Commitment, connection trigger progress
The development group is in the early stages of determining the feasibility of a downtown Business Improvement District.
“We’re a very wealthy community, but you wouldn’t know that driving through our downtown,” she says. “If the math works out, we’re looking at ways to put some money back into the community through business investment and to let the downtown property owners be in charge of where that money goes and decide what best serves the district.”
The development group is also bringing public art downtown. A mural was installed on the side of a downtown building that is also home to newly opened Black Forest Pub and Grille. “Connect Communities offered a webinar on murals, and we soaked up as much information as we could,” Sharpe says.
A local pub, the Brew Station, opened in 2022 and won WEDC’s Place Makeover Contest the following year. That gave the owners design assistance and up to $5,000 to create an outdoor patio.

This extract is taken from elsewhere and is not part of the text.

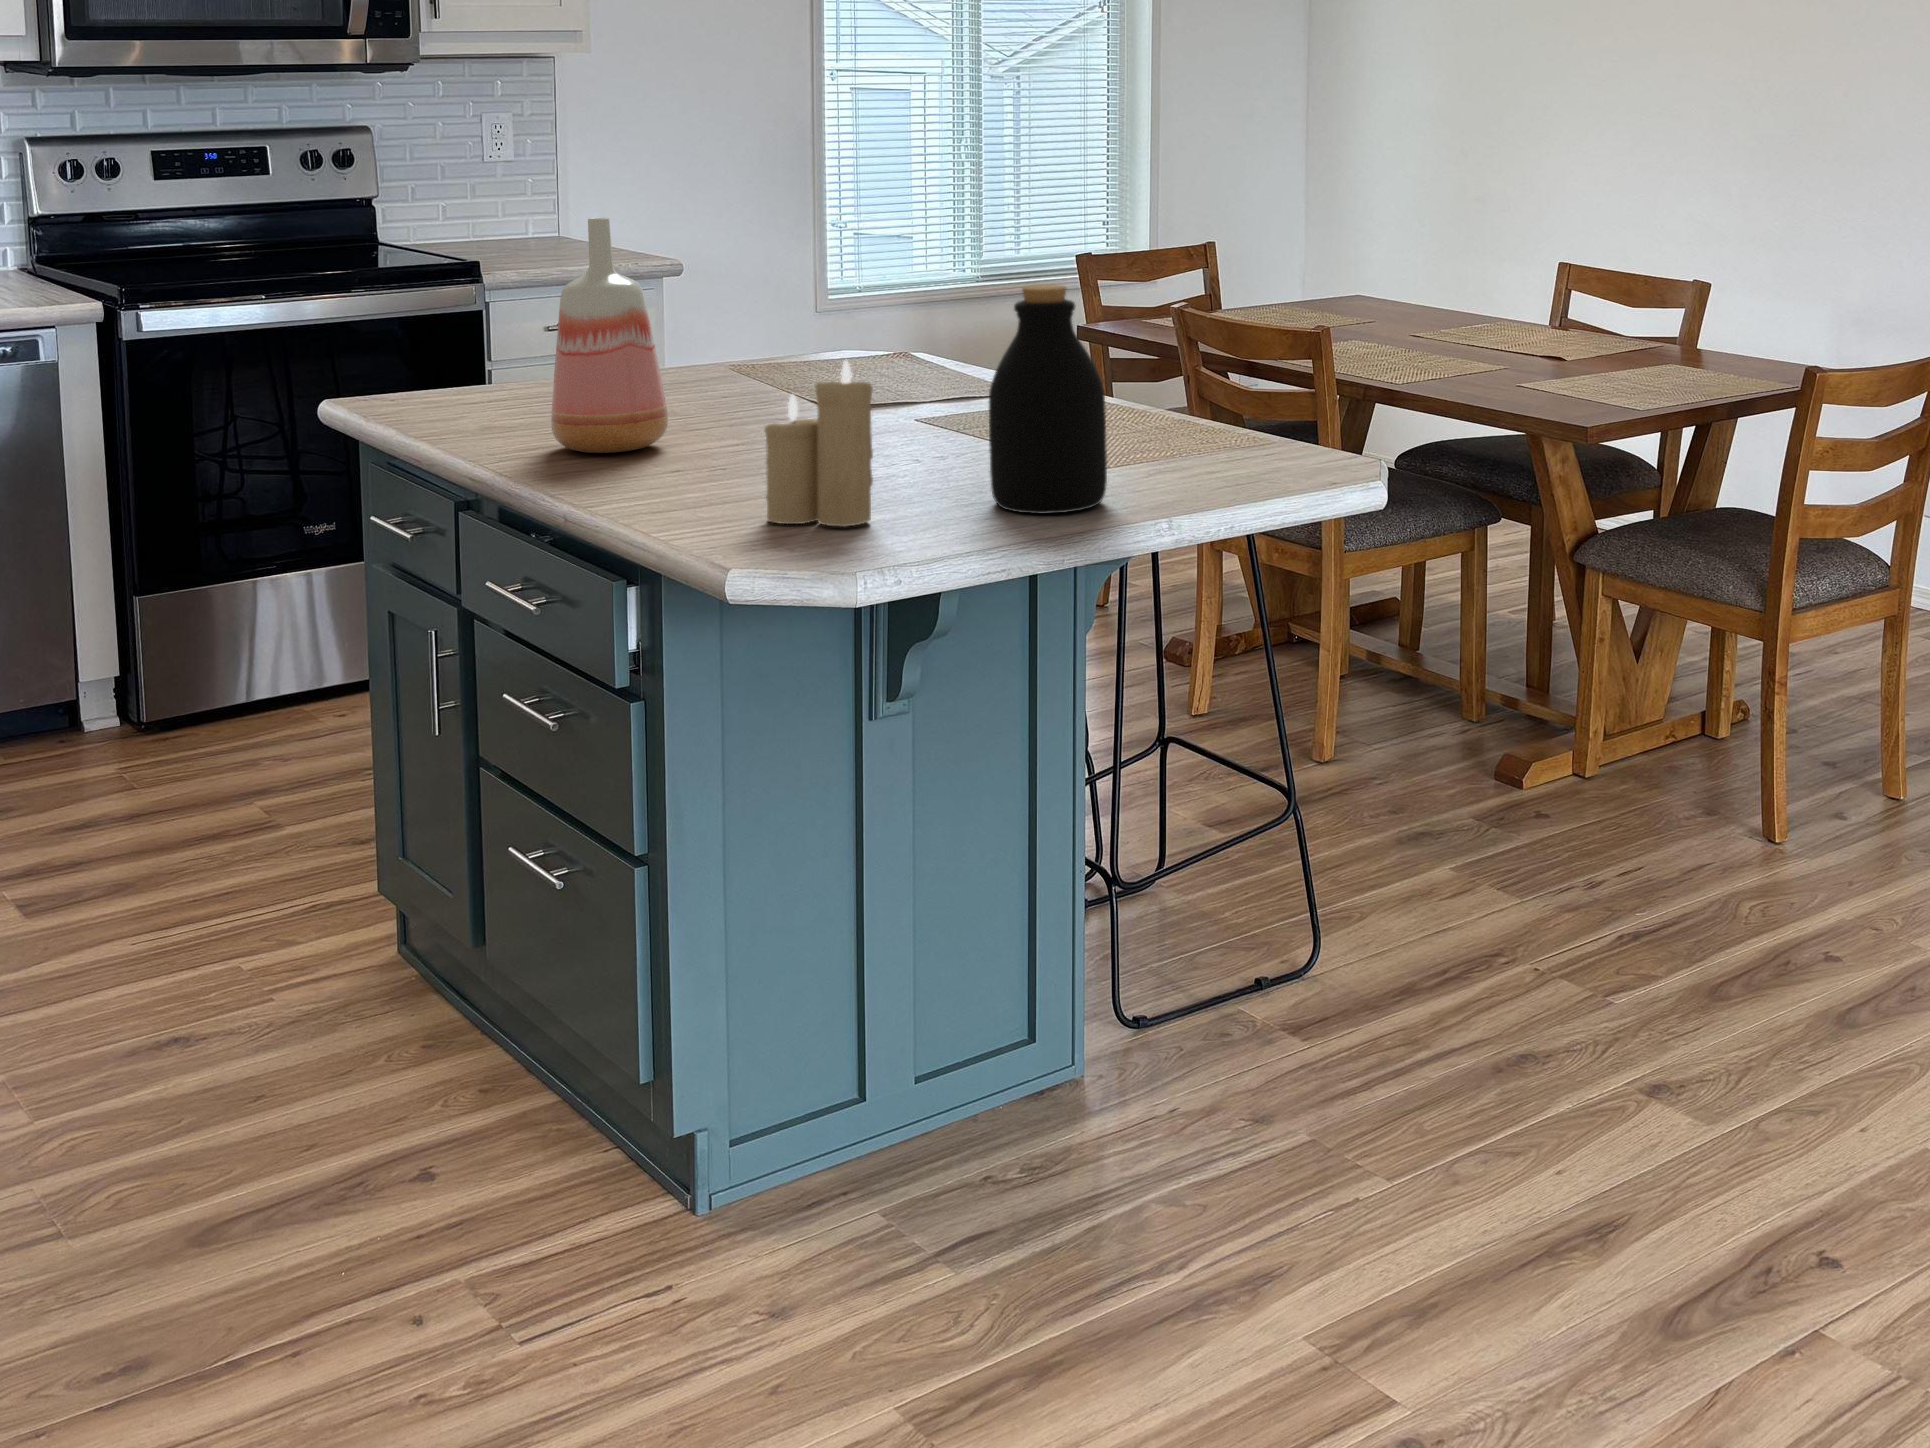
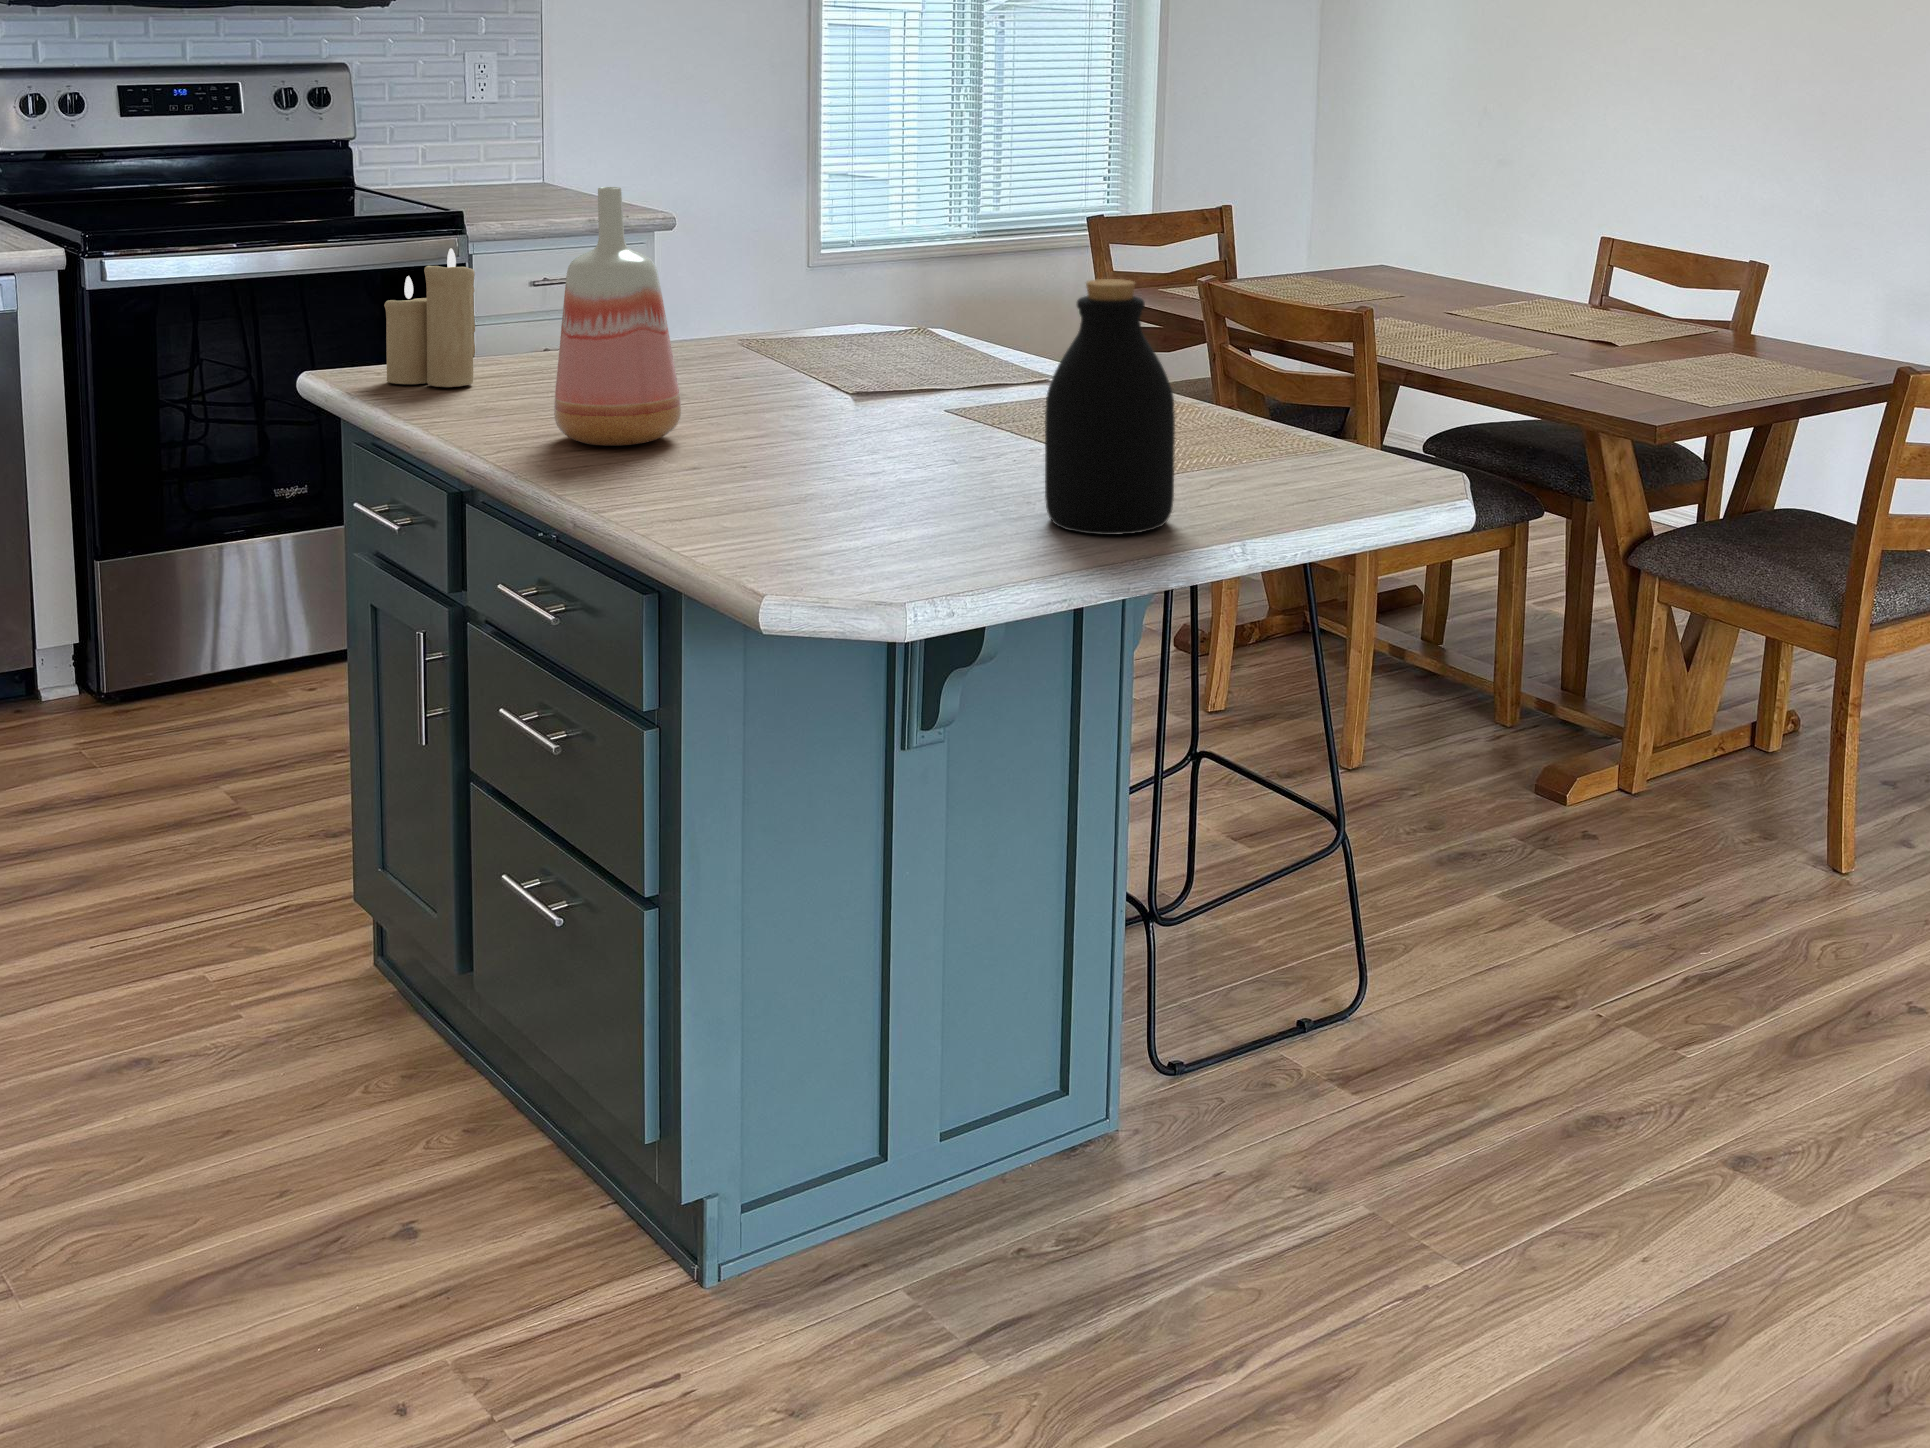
candle: present [765,361,873,527] -> present [384,248,475,387]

A new business, RevIV Aesthetics & Wellness, moved into a former medical clinic and is offering skin care and IV therapy. The business was recognized in 2024 at the Wisconsin Main Street Awards as a Downtown Revitalization Success Story in the Connect Communities category.
Downtown gaps created by the fires remain vacant. But Downtown Three Lakes Rocks is leasing the lot where the diner used to be and renamed it the Gathering Place. “It’s like a pop-up park right now,” Sharpe says. “There are picnic tables and mulch and flowers and twinkly lights, and it’s at least a usable space instead of a vacant lot.”